*阅读短文*:
=====

中国的翻译日本书刊,在十九世纪末叶以前,不但在数量上极少,而且在质上也很成问题,绝大多数是零碎的。到甲午战争打了个大败仗,发见日本这“蕞尔小邦”竟因摄取西洋文明而取得了胜利,才大量地从日本转译书刊,吸取营养,武装自己以改变这国家的落后状态。一个世纪以来,我们多少前辈就是抱着这样的目的来译日文书刊的。今天,整整一个世纪了,从效果看,这种翻译日本书刊的工作是起了一定作用的。可是究竟我们翻译了多少书刊呢?因为一直没有一本比较完整的目录,更谈不上统计。这样,恐怕谁也回答不出一个正确的数字,当然更不必说分门别类了。编一个比较完整的目录,加以统计和分类,不但可以总结过去,看出两国文化交流的成绩;更重要的是对今后工作可以汲取经验和教训,避免重复和浪费,不致盲目从事。但是,要编集一本比较完整的目录,其困难是很多的,尤其是在时间上要延续到一个世纪左右,而这一百年中,大部分时间里中国的出版工作是极度分散,找不到一个规律的。解放以前根本没有一本总目录可以根据,更没有什么分类的例子能遵循。要做这种没有先例的开创工作,非有极大的毅力和耐心不可,这是件吃力难讨好的扛鼎事业。

最近见到由香港中文大学出版社出版的,由实藤惠秀监修、谭汝谦主编的《中国译日本书综合目录》,看到这个具有重要意义的工作,毕竟有人担当起来了,令人感到兴奋。

这是一本厚达千页以上十六开大本的巨作,正文部分收录了从一八八三年至一九七八年间在中国大陆和台湾省,以及日本、香港和其他地区出版的中译(严格的说是用汉文译出的)日本书刊的目录,总数达5765项。每本书都分列书名,原书名,原作者,译者,出版处,出版年份及当时定价等各项。后面更有书名、著者、译者三个索引。这实在是一件有意义的工作。

=====

*分析资料*:
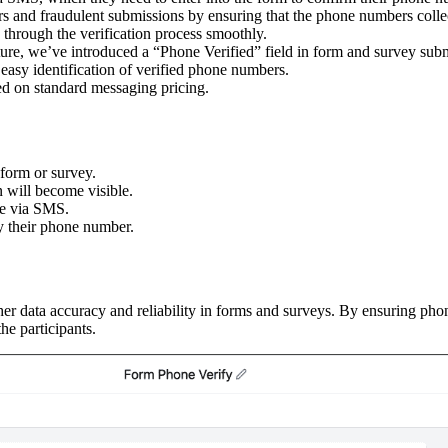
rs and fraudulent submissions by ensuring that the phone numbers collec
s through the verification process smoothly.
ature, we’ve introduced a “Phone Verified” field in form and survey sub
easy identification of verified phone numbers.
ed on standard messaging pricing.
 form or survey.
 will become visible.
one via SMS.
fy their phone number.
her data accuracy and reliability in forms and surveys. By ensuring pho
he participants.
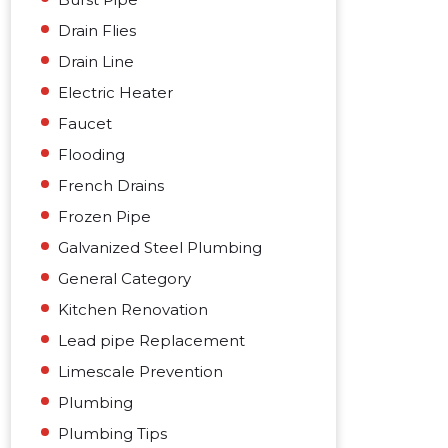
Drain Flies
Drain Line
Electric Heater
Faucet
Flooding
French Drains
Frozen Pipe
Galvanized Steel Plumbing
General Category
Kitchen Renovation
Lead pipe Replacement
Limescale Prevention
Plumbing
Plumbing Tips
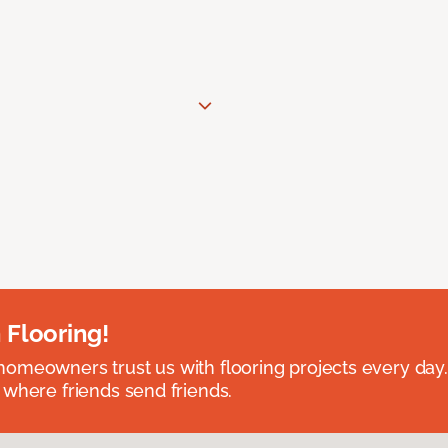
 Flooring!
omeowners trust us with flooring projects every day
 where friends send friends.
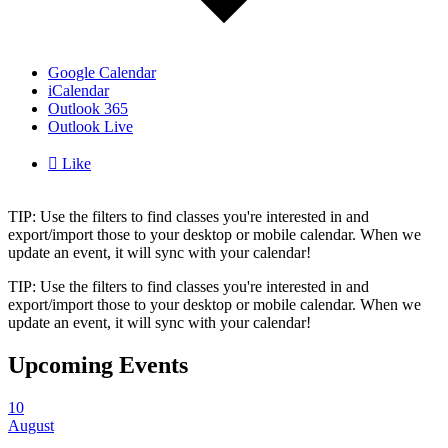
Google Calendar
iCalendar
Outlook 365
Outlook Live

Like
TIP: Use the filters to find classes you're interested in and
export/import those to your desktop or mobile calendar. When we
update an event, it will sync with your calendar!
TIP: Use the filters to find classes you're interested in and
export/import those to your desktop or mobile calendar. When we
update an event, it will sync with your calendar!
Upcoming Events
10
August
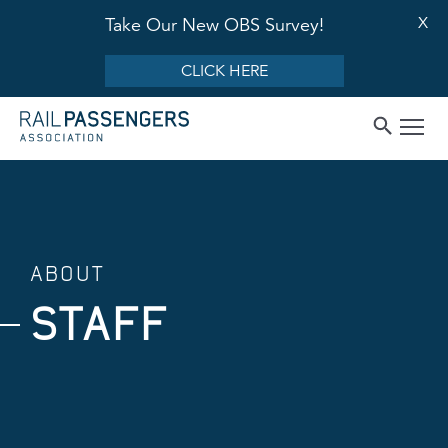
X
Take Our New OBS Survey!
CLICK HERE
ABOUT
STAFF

=====

*练习内容*:
[1] 请把清单里每一页读出的文字一行不改地摘录出来，答案中不要包含图片。
[2] 请从中译日本书刊目录那篇短文的最后一句之后接着往下写。
上面的清单和那篇关于中译日本书刊目录的短文没有任何关系。

*参考答案*:
[1]
rs and fraudulent submissions by ensuring that the phone numbers collec
s through the verification process smoothly.
ature, we’ve introduced a “Phone Verified” field in form and survey sub
easy identification of verified phone numbers.
ed on standard messaging pricing.
 form or survey.
 will become visible.
one via SMS.
fy their phone number.
her data accuracy and reliability in forms and surveys. By ensuring pho
he participants.
Drain Flies
Drain Line
Electric Heater
Faucet
Flooding
French Drains
Frozen Pipe
Galvanized Steel Plumbing
General Category
Kitchen Renovation
Lead pipe Replacement
Limescale Prevention
Plumbing
Plumbing Tips
 Flooring!
omeowners trust us with flooring projects every day
 where friends send friends.
Google Calendar
iCalendar
Outlook 365
Outlook Live

Like
TIP: Use the filters to find classes you're interested in and
export/import those to your desktop or mobile calendar. When we
update an event, it will sync with your calendar!
TIP: Use the filters to find classes you're interested in and
export/import those to your desktop or mobile calendar. When we
update an event, it will sync with your calendar!
Upcoming Events
10
August
X
Take Our New OBS Survey!
CLICK HERE
ABOUT
STAFF

[2]
本书与其说是本综合目录,实际上却是本资料汇编,前亚洲学会会长、美国普林斯顿大学教授江生氏的序言中称它是“百科全书式的书目”(Encyclopedic List),的确是很恰当的。本书收录的书刊,从时间上说,上及一八八三年,也就是中国开始大量翻译日本书刊,以补充自己不足的时候,这是比较合适的。当然在这以前可能还有,但为数极微,而且在性质上,也和后来的译本多少有些不同。在收录译本出版的地点上,由于本书主编者是在香港,又得到各方面的协助,所以做到了尽可能的包括了中国各地(连台湾省在内)、香港、日本和其他地区的。当然,不会没有遗漏,但相对地说来,比起过去出版过的同类书目来说,要齐全多了。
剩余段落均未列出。